When Williams interacts with the police in Ironheart, she is largely nonchalant. She doesn’t demand they quit their profession or go on a diatribe against policing — but neither does she laud their work nor interact with them beyond necessary. When a friend goes missing, Williams works her own networks and relationships. When the police make their way to the scene of Williams’ battle with a villain, she doesn’t feel the need to stick around and help them with detective work.

Instead, abolition is most visible in Williams’ impulse to turn to her friends, family, and community. She doesn’t kill (though it’s not clear that it’s entirely off the table, it’s just not her first impulse). It’s an exercise in imagining the oft-repeated abolitionist mantra, “We keep us safe.”

Abolitionist impulses don’t need to be reserved for Black heroes. A core motivation for Batman has always been bettering Gotham. The only thing holding him back from trying more radical approaches is the imagination of authors. We don’t need Batman/Bruce Wayne to undergo a Zacchaeus-like transformation and give away his wealth. But we do need a Batman who is trying to get to the root of the problem. It doesn’t take the “world’s greatest detective” to see that the system is designed to oppress and uphold hierarchies.
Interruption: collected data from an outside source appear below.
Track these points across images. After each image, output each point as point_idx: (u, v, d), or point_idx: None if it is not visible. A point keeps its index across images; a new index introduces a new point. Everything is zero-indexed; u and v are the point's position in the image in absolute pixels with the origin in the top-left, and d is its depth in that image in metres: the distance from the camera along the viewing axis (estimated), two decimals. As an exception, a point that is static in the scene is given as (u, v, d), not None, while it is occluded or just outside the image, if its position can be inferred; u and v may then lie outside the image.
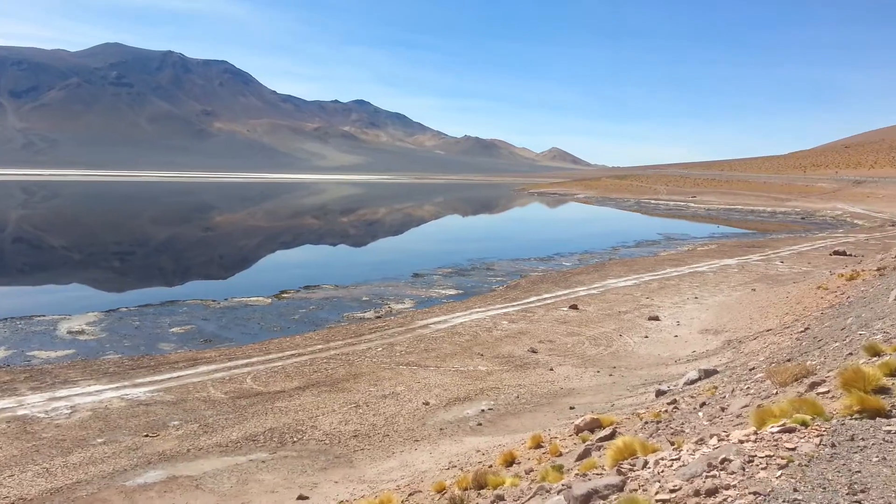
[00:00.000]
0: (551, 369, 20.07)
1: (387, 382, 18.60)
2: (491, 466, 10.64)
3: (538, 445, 11.30)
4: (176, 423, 15.34)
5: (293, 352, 21.43)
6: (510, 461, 10.46)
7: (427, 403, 17.01)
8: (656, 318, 26.04)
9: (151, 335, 23.80)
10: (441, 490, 9.60)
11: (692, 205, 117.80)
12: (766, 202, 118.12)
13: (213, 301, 29.63)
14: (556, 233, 72.57)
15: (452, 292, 32.99)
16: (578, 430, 11.36)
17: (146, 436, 14.56)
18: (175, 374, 18.85)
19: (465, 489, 8.60)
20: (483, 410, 16.76)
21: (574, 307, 28.30)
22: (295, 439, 14.59)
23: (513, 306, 28.88)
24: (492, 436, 14.90)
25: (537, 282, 35.49)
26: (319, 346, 22.14)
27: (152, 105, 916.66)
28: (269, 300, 30.27)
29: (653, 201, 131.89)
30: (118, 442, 14.17)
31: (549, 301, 30.03)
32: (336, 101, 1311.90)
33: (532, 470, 9.16)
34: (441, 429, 15.33)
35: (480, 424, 15.83)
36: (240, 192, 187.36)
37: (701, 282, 34.52)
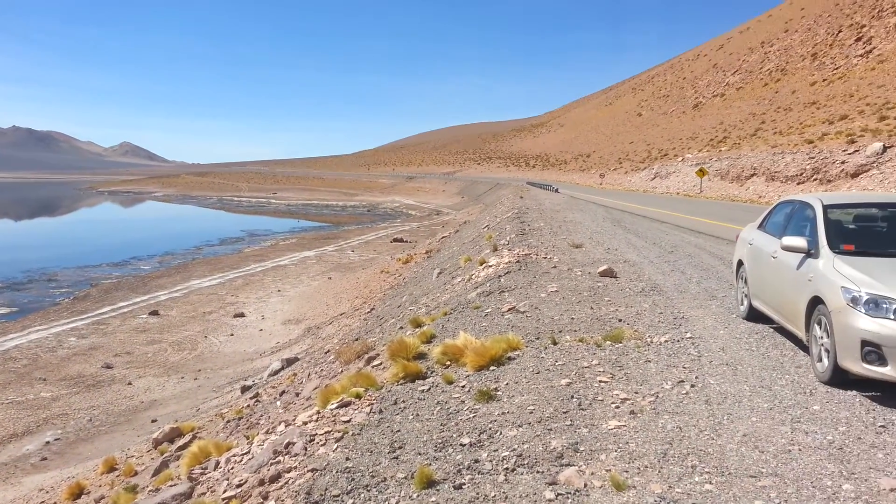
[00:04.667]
0: (130, 383, 18.56)
1: None
2: (55, 505, 9.37)
3: (112, 469, 10.35)
4: None
5: None
6: (78, 493, 9.37)
7: (-32, 449, 14.14)
8: (242, 315, 26.10)
9: None
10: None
11: (273, 201, 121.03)
12: (339, 197, 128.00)
13: None
14: (133, 235, 66.89)
15: (4, 311, 27.97)
16: (157, 443, 10.75)
17: None
18: None
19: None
20: (48, 442, 14.67)
21: (155, 313, 26.60)
22: None
23: (82, 319, 25.81)
24: (60, 469, 13.13)
25: (111, 289, 32.36)
26: None
27: None
28: None
29: (236, 198, 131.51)
30: None
31: (125, 309, 27.66)
32: None
33: (103, 497, 8.35)
34: (-10, 475, 12.92)
35: (45, 459, 13.83)
36: None
37: (283, 275, 35.72)
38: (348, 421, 5.53)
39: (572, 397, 5.40)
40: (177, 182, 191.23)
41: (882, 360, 4.99)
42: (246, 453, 5.57)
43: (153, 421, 15.43)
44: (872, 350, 5.03)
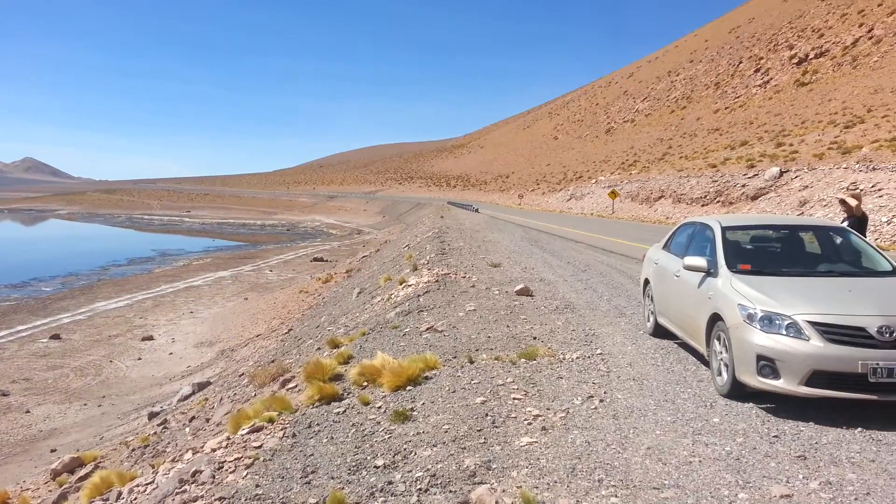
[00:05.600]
0: (28, 411, 17.44)
1: None
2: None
3: (4, 503, 9.66)
4: None
5: None
6: (-36, 533, 8.68)
7: None
8: (151, 338, 25.03)
9: None
10: None
11: (187, 219, 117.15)
12: (257, 215, 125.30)
13: None
14: (34, 255, 63.12)
15: None
16: (56, 473, 10.12)
17: None
18: None
19: None
20: (-70, 479, 13.53)
21: (56, 337, 25.15)
22: None
23: (-28, 345, 24.09)
24: (-57, 508, 12.13)
25: (9, 312, 30.44)
26: None
27: None
28: None
29: (146, 217, 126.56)
30: None
31: (24, 333, 26.05)
32: None
33: (-7, 536, 7.78)
34: None
35: (-74, 498, 12.74)
36: None
37: (197, 296, 34.55)
38: (260, 446, 5.38)
39: (486, 415, 5.45)
40: (83, 199, 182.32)
41: (776, 374, 5.29)
42: (150, 483, 5.33)
43: (52, 451, 14.53)
44: (767, 364, 5.33)
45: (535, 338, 8.21)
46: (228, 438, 5.73)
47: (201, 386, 15.68)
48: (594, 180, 68.22)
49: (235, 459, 5.13)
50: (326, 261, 47.19)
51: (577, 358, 7.15)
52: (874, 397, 5.07)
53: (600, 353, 7.31)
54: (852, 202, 9.32)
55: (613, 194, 50.39)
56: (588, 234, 28.20)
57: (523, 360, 7.10)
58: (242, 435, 5.69)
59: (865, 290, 5.78)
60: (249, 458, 5.11)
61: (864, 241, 7.05)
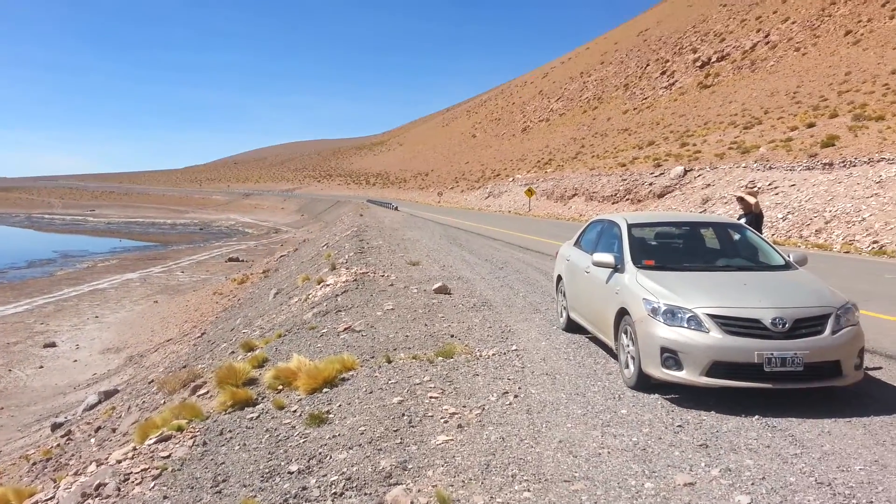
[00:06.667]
0: (-89, 429, 16.16)
1: None
2: None
3: None
4: None
5: None
6: None
7: None
8: (53, 345, 23.66)
9: None
10: None
11: (91, 219, 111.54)
12: (167, 214, 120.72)
13: None
14: (-84, 258, 58.57)
15: None
16: (-55, 495, 9.42)
17: None
18: None
19: None
20: None
21: (-57, 347, 23.40)
22: None
23: None
24: None
25: None
26: None
27: None
28: None
29: (47, 216, 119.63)
30: None
31: None
32: None
33: None
34: None
35: None
36: None
37: (102, 299, 32.94)
38: (168, 456, 5.20)
39: (403, 415, 5.46)
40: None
41: (678, 365, 5.54)
42: (51, 499, 5.06)
43: (-59, 470, 13.54)
44: (670, 356, 5.57)
45: (452, 336, 8.28)
46: (135, 449, 5.51)
47: (108, 394, 14.97)
48: (511, 178, 69.38)
49: (142, 470, 4.94)
50: (242, 261, 45.94)
51: (494, 355, 7.27)
52: (769, 385, 5.37)
53: (515, 350, 7.45)
54: (750, 200, 9.87)
55: (530, 192, 51.41)
56: (505, 231, 28.67)
57: (441, 358, 7.15)
58: (150, 445, 5.48)
59: (760, 284, 6.13)
60: (157, 468, 4.93)
61: (760, 236, 7.48)
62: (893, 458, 4.44)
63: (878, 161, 23.70)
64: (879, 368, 6.63)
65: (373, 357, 7.39)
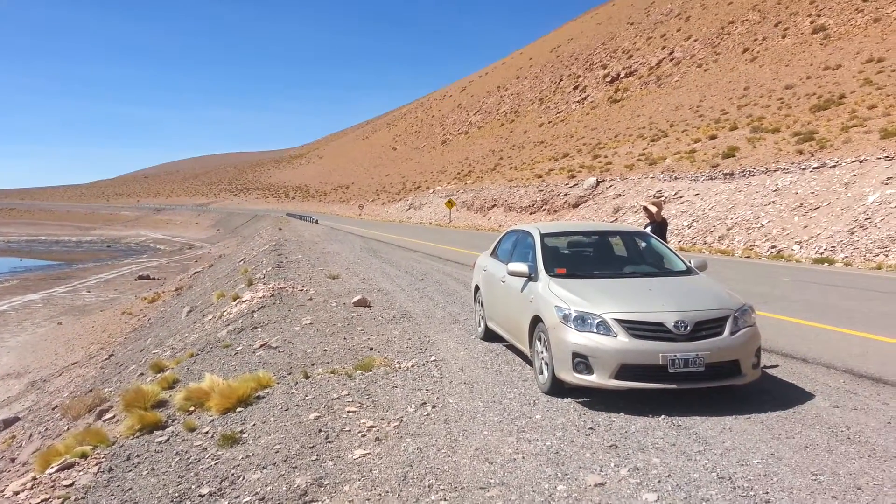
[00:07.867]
0: None
1: None
2: None
3: None
4: None
5: None
6: None
7: None
8: (-57, 374, 22.04)
9: None
10: None
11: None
12: (72, 231, 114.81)
13: None
14: None
15: None
16: None
17: None
18: None
19: None
20: None
21: None
22: None
23: None
24: None
25: None
26: None
27: None
28: None
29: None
30: None
31: None
32: None
33: None
34: None
35: None
36: None
37: (2, 322, 30.93)
38: (71, 485, 4.94)
39: (320, 431, 5.40)
40: None
41: (589, 370, 5.72)
42: (-64, 540, 4.70)
43: None
44: (581, 361, 5.75)
45: (371, 349, 8.25)
46: (35, 478, 5.21)
47: (7, 423, 14.05)
48: (432, 190, 69.81)
49: (42, 501, 4.68)
50: (153, 278, 44.17)
51: (413, 366, 7.28)
52: (674, 386, 5.61)
53: (434, 360, 7.49)
54: (653, 209, 10.30)
55: (450, 204, 51.85)
56: (426, 243, 28.79)
57: (359, 371, 7.10)
58: (51, 473, 5.19)
59: (664, 289, 6.41)
60: (59, 498, 4.69)
61: (663, 244, 7.84)
62: (788, 450, 4.72)
63: (775, 170, 25.23)
64: (776, 366, 7.04)
65: (290, 373, 7.27)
Crafting a world we can’t live without

THE POTENTIAL FOR these stories is built into the universe that already exists. What if Batman and Superman tracked the effect of overpolicing and incarceration in the lives of Gotham’s and Metropolis’ poorest citizens?

Batman would find that it’s by design, not coincidence, that so many of his villains are incarcerated at Arkham Asylum. A report from the Ruderman Family Foundation, a disability advocacy group rooted in Jewish values, notes that between one-third and one-half of people killed by police are disabled. And a 2017 study in the American Journal of Public Health found that Black disabled people are twice as likely to be arrested as white disabled people.

Superman would find that injustice is rampant within the legal system. About 90 percent of the people incarcerated on Riker’s Island (and perhaps its fictional counterpart) have not been convicted of a crime, according to the Center for Justice Innovation. And the Vera Institute of Justice reported that, as of March 2022, “there were 4,682 people waiting for their trials in New York City jails. Of them, 2,206 had been waiting for six months or more, and 1,474 had been waiting more than a year.” Superman’s desire for justice does not need to be constrained to “stopping crime” — a poor metric for any of us pursuing justice.

These are the types of realities that radical thinkers can explore through comics. Ruha Benjamin, professor of African American studies, says that we must “remember to imagine and craft the worlds you cannot live without, just as you dismantle the ones you cannot live within.” Comics give us a chance to take that maxim to the extreme.

Ironheart writer Ewing isn’t the only one exploring radical politics and comics. Ta-Nehisi Coates has authored Captain America and Black Panther runs, and recently Adam Serwer contributed to a Black Panther collection.

Coates said he sees comics as a chance to form imaginations. “This is rude to say, but there are people that I recognize I can never get to because their imagination is already formed. And when their imagination is formed, no amount of facts can dislodge them,” Coates said on The Ezra Klein Show. In writing superhero stories, Coates is trying to stretch imaginations, redefine what is possible, and use symbols and imagery to draw us back to our material reality. “The symbols actually matter because they communicate something about the imagination, and in the imagination is where all of the policies happen,” he said.

Theologian Walter Brueggemann writes in The Prophetic Imagination that a prophet uses symbols to “express a future that none think imaginable.” It’s the task of prophets to “recognize how singularly words, speech, language, and phrase shape consciousness and define reality.”

With superheroes, it just so happens these symbols are sewn on the chest.